Activity.
Your task is to copy each line of the listing that contains the word "Флеш".
* * *
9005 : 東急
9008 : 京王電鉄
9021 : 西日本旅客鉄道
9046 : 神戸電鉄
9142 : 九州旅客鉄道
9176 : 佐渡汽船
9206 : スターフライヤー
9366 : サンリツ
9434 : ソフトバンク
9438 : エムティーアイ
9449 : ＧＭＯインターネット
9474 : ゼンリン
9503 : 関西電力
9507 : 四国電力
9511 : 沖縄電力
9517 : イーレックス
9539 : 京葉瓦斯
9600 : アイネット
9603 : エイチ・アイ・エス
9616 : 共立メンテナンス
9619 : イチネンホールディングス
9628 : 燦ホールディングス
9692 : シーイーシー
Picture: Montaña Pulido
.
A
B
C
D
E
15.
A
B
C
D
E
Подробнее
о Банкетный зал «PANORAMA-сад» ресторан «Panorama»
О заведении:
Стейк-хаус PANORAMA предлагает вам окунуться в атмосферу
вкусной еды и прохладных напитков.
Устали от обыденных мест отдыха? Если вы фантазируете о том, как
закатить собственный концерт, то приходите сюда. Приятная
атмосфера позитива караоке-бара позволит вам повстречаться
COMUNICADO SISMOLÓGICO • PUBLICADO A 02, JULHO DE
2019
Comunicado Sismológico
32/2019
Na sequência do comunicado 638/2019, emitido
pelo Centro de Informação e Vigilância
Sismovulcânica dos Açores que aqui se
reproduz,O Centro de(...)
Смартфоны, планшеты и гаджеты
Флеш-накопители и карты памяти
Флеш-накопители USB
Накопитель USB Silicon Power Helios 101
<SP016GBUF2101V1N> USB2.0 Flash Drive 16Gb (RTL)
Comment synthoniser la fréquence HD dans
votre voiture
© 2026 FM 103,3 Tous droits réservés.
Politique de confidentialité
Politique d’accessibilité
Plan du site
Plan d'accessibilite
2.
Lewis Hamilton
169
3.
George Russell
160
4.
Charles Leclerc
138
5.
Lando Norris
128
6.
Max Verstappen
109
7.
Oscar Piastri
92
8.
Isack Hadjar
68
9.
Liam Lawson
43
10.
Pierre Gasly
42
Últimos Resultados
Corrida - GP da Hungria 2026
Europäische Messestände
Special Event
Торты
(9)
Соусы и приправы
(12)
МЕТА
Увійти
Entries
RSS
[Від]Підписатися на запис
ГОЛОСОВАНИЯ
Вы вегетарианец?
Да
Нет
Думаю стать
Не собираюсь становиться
* * *
Answer area.
Флеш-накопители и карты памяти
Флеш-накопители USB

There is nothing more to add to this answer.